Work instructions >>
Repeat precisely the span of lines below that opens with the line containing "EFLIRT REVIEWS" and closes with the line containing "E-mailadres*", both included.

=-=-=

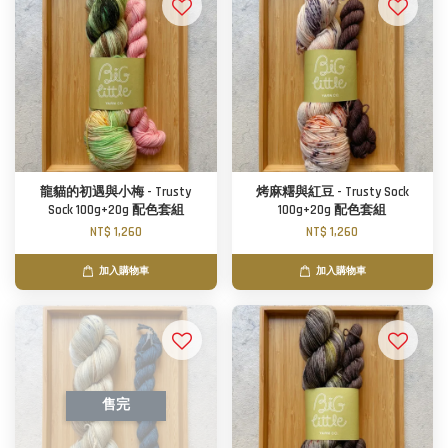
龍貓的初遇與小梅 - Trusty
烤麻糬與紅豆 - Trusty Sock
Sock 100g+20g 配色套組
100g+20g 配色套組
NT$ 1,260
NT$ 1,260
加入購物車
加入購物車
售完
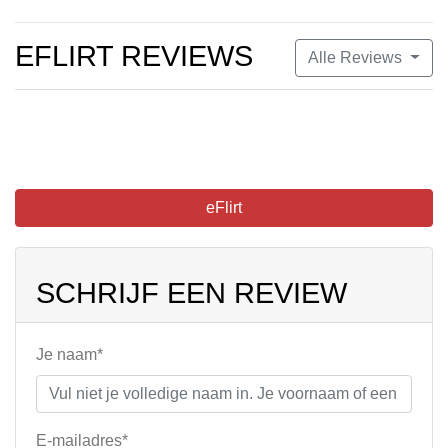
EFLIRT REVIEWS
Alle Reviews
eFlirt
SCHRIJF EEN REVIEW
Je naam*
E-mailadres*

=-=-=

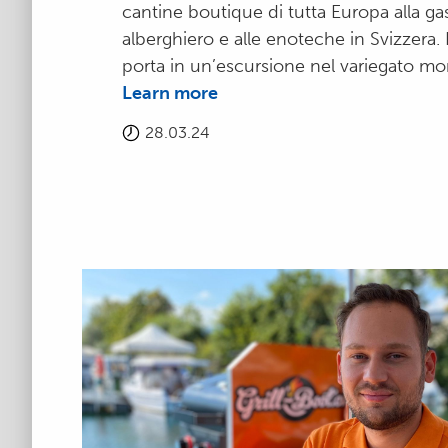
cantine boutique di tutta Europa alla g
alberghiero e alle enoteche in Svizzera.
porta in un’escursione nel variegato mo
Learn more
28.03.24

=-=-=

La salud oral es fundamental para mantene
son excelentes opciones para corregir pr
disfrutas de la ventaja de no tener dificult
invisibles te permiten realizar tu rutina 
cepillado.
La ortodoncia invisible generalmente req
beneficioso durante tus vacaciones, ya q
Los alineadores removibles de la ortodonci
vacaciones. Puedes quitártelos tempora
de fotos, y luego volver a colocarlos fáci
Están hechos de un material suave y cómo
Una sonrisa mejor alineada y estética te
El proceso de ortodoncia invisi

=-=-=

Your solution >>
EFLIRT REVIEWS
Alle Reviews
eFlirt
SCHRIJF EEN REVIEW
Je naam*
E-mailadres*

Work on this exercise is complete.